HHS Assistant Secretary Nominee Closely Tied to Health Insurers
Article audio sponsored by The John Birch Society

Stephen Parente (shown), President Donald Trump’s nominee for assistant secretary of planning and evaluation in the Department of Health and Human Services (HHS), is closely linked to major health-insurance companies — evidence that the revolving door between regulators and the industries they regulate continues to spin.

If confirmed, Parente, who was nominated in April, would become the “principal advisor” to the HHS secretary on policy development, according to the department’s website. The office he has been nominated to head “is currently researching the impact of Obamacare on the insurance market,” wrote Politico.

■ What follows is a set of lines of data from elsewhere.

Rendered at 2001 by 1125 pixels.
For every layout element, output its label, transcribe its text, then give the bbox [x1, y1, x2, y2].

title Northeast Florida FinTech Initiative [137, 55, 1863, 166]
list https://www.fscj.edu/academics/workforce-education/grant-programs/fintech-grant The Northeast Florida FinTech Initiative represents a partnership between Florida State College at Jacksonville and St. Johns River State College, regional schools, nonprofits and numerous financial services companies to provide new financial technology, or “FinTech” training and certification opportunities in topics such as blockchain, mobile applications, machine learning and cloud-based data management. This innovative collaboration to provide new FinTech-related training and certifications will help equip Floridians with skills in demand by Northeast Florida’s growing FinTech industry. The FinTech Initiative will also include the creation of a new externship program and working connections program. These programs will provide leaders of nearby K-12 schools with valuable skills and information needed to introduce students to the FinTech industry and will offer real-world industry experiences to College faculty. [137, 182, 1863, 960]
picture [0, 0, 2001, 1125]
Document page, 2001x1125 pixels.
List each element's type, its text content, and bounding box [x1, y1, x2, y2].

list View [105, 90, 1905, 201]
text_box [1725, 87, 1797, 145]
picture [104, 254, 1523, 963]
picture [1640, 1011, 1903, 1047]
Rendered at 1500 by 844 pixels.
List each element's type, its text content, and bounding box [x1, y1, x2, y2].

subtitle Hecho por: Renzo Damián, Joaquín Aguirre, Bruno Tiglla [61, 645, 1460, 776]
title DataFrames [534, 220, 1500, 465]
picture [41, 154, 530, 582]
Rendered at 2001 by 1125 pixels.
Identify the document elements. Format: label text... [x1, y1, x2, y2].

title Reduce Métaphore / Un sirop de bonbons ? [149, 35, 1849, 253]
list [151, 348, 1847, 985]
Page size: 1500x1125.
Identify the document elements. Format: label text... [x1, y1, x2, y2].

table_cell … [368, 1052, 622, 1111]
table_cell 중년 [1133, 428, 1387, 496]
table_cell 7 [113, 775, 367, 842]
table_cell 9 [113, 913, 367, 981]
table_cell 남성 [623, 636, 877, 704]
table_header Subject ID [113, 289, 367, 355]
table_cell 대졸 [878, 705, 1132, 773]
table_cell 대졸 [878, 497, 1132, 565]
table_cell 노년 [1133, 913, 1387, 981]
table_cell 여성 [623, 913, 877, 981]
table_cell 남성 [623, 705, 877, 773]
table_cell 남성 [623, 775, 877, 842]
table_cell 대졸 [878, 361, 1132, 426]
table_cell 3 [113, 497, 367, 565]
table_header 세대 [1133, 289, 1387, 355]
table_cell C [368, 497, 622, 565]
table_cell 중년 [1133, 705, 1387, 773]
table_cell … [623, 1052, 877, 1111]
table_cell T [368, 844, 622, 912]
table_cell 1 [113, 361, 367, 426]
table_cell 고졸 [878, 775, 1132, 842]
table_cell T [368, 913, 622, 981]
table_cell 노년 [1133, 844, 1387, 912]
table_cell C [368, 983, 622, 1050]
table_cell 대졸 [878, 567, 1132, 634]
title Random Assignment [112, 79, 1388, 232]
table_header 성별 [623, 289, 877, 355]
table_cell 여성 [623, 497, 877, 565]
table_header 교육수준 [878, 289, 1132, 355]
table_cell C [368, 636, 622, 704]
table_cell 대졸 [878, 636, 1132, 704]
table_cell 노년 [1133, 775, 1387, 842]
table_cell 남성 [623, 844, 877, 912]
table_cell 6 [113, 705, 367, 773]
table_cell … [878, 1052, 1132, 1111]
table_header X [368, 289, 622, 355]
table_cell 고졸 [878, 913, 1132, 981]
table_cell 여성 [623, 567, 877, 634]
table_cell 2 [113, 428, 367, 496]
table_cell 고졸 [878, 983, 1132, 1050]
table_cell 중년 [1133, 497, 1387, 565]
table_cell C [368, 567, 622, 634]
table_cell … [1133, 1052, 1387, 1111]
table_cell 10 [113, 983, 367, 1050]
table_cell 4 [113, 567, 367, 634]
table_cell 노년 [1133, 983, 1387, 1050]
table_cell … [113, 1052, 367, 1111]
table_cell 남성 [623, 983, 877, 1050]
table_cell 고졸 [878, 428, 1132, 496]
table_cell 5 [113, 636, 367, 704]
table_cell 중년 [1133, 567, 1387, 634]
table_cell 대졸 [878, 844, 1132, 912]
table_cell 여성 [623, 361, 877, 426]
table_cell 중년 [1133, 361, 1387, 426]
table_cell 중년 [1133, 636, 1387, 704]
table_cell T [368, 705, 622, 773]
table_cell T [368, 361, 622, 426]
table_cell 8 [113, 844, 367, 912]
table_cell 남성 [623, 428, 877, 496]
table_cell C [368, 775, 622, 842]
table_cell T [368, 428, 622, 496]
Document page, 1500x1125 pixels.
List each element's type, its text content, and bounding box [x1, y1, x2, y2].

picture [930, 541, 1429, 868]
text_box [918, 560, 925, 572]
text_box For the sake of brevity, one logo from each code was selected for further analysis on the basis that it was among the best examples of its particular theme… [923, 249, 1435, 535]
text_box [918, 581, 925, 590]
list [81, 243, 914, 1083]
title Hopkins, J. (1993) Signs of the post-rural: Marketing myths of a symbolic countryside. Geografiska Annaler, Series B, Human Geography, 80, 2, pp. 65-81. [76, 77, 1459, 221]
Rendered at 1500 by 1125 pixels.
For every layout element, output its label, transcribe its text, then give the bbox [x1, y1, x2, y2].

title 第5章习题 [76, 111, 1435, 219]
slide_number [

There is little doubt that Parente is knowledgeable on such matters. The 52-year-old economist, who specializes in healthcare finance, holds the Minnesota Insurance Industry Endowed chair at the University of Minnesota. In 2006, he founded the university’s Medical Industry Leadership Institute (MILI), which connects academics with industry leaders and researches industry problems, and served as its director until his nomination by Trump. He has also served as chairman of the Health Care Cost Institute and operated a private consulting business whose clients include UnitedHealth Group, the nation’s largest health insurer, and other healthcare organizations.

{modulepos inner_text_ad}

All this involves big bucks from Big Insurance. Both Parente’s academic chair and the Health Care Cost Institute are directly funded by insurers, and MILI has been the recipient of numerous gifts from insurers over the years, including $1 million over five years from UnitedHealth.

UnitedHealth’s latest contribution to the center has raised some eyebrows. Five months after Parente’s nomination, the insurance giant bestowed a three-year, $1.2 million grant on MILI. “Neither the university nor UnitedHealth has publicly announced it, as they have with previous grants,” noted Politico. The university applied for the grant in early 2016, and both it and UnitedHealth insist the award had nothing to do with Parente’s potential position in Washington.

Given Parente’s close ties to the insurance industry, would he be able to conduct his HHS work in an evenhanded fashion? That mostly depends on one’s position on ObamaCare. Parente has been critical of the 2010 healthcare law, claiming — with good reason — that it is too expensive and will lead to an insurance death spiral. Thus, ObamaCare supporters tend to fear that Parente will recommend changing ObamaCare regulations in ways that will benefit insurers, while opponents consider his industry-insider status a plus.

“I absolutely think there’s a concern here,” insurance executive-turned-critic Wendell Potter told Politico. “I would imagine that he would certainly have a bias toward the current model of health insurers,” he added.

By contrast, Michael O’Grady, who held the post for which Parente has been nominated under President George W. Bush, told Politico that Parente’s connections to the insurance industry are an “advantage,” explaining, “If you’re going to negotiate with them, you want to know them, and how they think, and will they take the deal.”

Parente wouldn’t be the first UnitedHealth ally to wind up in charge of ObamaCare policy. In 2015, President Barack Obama appointed former UnitedHealth executive Andrew Slavitt as acting administrator of the Centers for Medicare and Medicaid Services (CMS) — and gave him an ethics waiver so he could immediately begin to make policy that would affect his former employer. When Obama nominated Slavitt as the permanent CMS head, ObamaCare opponents argued that Slavitt’s conflicts of interest made him unfit for duty, but since Senate Republicans never brought him up for a confirmation vote, he was allowed to remain in his position through the remainder of Obama’s term.

Parente, if confirmed, may well turn out to be a fairly unbiased policy adviser, but the problems that he represents will still exist.

Problem number one: It is impossible for any one man, or even a small group of people, to centrally plan the healthcare of over 300 million Americans, as economist Friedrich Hayek demonstrated.

Problem number two: As long as the federal government insists on micromanaging private industry, industry will have every incentive to pack regulatory agencies with its allies, a phenomenon known as regulatory capture.

The solution to the conundrums represented by Parente, Slavitt, and so many others is to drastically scale back Uncle Sam’s power, using the Constitution as a guide. A government that does not control business will not be controlled by business.